26 – Aliás, remarque-se que o próprio CÓDIGO DE ÉTICA MÉDICA não autoriza a praxe de alinhamento de preços em detrimento dos pacientes. Neste sentido:

“Art. 16. Nenhuma disposição estatutária ou regimental de hospital ou instituição pública ou privada poderá limitar a escolha por parte do médico dos meios a serem postos em prática para o estabelecimento do diagnóstico e para a execução do tratamento, salvo quando em benefício do paciente”.

27 – Daí a flagrante inconstitucionalidade da Resolução nº 1.673/2003, porque como se sabe o mercado é uma ficção econômica e ao mesmo tempo uma realidade concreta. Ele pertence à sociedade. Não é de propriedade, posse ou uso exclusivo de ninguém em particular e também é de exclusividade de um grupo específico. A existência do mercado é confirmada por sua exploração concreta e histórica. Mas essa exploração não pode ser tal que possa prejudicar o próprio mercado e a sociedade.

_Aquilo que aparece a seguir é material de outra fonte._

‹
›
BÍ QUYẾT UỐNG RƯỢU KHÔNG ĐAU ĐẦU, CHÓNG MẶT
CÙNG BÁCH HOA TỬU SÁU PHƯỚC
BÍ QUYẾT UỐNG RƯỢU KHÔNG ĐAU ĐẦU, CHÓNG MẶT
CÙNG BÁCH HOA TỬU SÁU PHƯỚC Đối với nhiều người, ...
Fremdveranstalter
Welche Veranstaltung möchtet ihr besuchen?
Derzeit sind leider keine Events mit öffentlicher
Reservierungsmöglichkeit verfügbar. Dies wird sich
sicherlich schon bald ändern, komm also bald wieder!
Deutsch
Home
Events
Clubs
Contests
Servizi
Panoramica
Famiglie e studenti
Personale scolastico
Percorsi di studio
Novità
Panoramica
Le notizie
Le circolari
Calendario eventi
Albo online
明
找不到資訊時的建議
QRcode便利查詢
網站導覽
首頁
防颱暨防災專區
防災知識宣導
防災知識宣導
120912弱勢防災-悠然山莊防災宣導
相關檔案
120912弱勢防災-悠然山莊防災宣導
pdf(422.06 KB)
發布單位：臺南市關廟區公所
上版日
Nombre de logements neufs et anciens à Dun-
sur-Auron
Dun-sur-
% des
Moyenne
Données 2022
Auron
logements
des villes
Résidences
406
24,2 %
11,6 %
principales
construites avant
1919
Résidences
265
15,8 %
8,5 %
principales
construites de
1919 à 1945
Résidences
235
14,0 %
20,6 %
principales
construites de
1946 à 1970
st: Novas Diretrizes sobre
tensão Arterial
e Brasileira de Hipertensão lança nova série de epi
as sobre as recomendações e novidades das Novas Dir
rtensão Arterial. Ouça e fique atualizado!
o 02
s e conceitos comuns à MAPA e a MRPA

28 – Assim, pode-se habilmente dizer que o mercado é composto não só por empreendedores da atividade econômica (planos de saúde e médicos), mas também por consumidores (usuários carecedores de saúde).

29 – Portanto, as requeridas não podem e nem devem adotar referida Resolução, sob pena de desrespeito à Constituição Federal. Aliás, foi esse o mesmo entendimento da Justiça Federal, conforme liminar de fls. 892/893.

II.2 – Diferença de pagamento. Tarefa a ser resolvida entre plano de saúde e profissional médico. Abuso de direito. Solução de continuidade de serviço. Indenização

30 – Mesmo fosse constitucional a írrita Resolução nº 1.673/2003, os consumidores foram extremamente lesados pelas requeridas.

31 – Observe-se que na luta pelos seus direitos as requeridas acabaram impondo um constrangimento aos consumidores, qual seja, que eles pagassem a diferença da ‘tabela’ pelos médicos implantada, cabendo aos usuários, se quisessem, exigir o reembolso ao seu plano de saúde. Ora, uma verdadeira ignomínia.

32 – Os recibos acostados nestes autos dão a dimensão desse problema (fls. 873/883).

33 – Tem-se lapidarmente que as práticas abusivas elencadas no art. 39 do CDC decorrem da teoria do abuso do direito, ou seja, conforme melhor explicação defendida por Rizzato Nunes “o resultado do excesso de exercício de um direito, capaz de causar dano à outrem. Ou, em outras palavras, o abuso de direito se caracteriza pelo uso irregular e desviante do direito em seu exercício, por parte do titular” (in CURSO DE DIREITO DO CONSUMIDOR, Saraiva, p. 508).